On occasion, we have a patient who presents to our office for a catheter change, and they request that we use the specific catheter that they bring in to the office, maybe due to preference. Since the cost of the catheter supply is bundled into the reimbursement for the code for Medicare, should we simply modify CPT 51702 with the –52 modifier for reduced services?Your question is interesting and points out just one of the many issues we encounter in this complicated system. From a coding perspective, you are performing the service described regardless of who purchased the catheter for the procedure. Modifier –52 is defined by CPT as follows: “Reduced services: Under certain circumstances a service or procedure is partially reduced or eliminated at the physician’s discretion. Under these circumstances the service provided can be identified by its usual procedure number and the addition of modifier 52, signifying that the service is reduced. This provides a means of reporting reduced services without disturbing the identification of the basic service. Note: For hospital outpatient reporting of a previously scheduled procedure/service that is partially reduced or cancelled as a result of extenuating circumstances or those that threaten the well-being of the patient prior to or after administration of anesthesia, see modifiers 73 and 74 (see modifiers approved for ASC [ambulatory surgery center] hospital outpatient use).”
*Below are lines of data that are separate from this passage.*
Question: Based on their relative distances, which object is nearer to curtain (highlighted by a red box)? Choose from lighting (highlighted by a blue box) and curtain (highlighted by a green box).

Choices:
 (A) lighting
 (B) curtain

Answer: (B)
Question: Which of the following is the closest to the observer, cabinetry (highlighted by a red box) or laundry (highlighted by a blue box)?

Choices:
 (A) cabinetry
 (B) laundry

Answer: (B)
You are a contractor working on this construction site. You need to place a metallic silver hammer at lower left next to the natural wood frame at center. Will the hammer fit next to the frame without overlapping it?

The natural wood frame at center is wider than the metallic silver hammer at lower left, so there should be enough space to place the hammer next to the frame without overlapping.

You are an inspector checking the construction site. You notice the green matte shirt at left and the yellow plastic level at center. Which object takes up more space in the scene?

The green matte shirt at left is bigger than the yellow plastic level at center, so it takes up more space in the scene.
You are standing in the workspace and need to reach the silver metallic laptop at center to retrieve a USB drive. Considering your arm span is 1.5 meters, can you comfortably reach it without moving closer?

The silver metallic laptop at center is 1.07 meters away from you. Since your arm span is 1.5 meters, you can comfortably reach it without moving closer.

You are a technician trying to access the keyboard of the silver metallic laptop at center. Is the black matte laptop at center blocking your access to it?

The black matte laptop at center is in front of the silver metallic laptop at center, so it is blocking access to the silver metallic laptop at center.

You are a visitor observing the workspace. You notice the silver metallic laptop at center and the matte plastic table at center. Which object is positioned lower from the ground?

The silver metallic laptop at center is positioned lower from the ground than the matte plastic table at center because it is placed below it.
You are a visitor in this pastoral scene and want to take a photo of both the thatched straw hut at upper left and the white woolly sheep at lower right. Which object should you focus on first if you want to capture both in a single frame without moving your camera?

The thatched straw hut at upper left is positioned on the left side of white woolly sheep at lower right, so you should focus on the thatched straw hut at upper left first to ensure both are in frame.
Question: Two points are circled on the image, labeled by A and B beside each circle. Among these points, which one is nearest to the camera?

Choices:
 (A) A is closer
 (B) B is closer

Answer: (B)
From this perspective, the reporting of modifier –52 would be incorrect as the catheterization was provided as described by the CPT code.
From a payment perspective, Medicare has included the cost of a catheter when assigning the practice expense value and will therefore not allow for separate billing or payment of the catheter. Although there are a number of references within the CMS manual that block payment for supplies incident to a procedure, including catheters, there are no clear references to the circumstance you have noted. Despite this lack of reference, it is clear that if a practice were to require or encourage all or some of their patients to supply their own catheters, it would be considered a violation of your Medicare participation and could result in takebacks, fines, or even exclusion from Medicare.
If you have a patient who insists on bringing a catheter to the visit for insertion and refuses to allow insertion of the catheter offered by the practice, we do not see a policy that would prevent your practice from providing the service for the patient or changing the billing of the service. However, we would recommend that you have the patient sign a document indicating that they insisted on using their own catheter, in a format similar to an advanced beneficiary notice dated the same date the service was provided.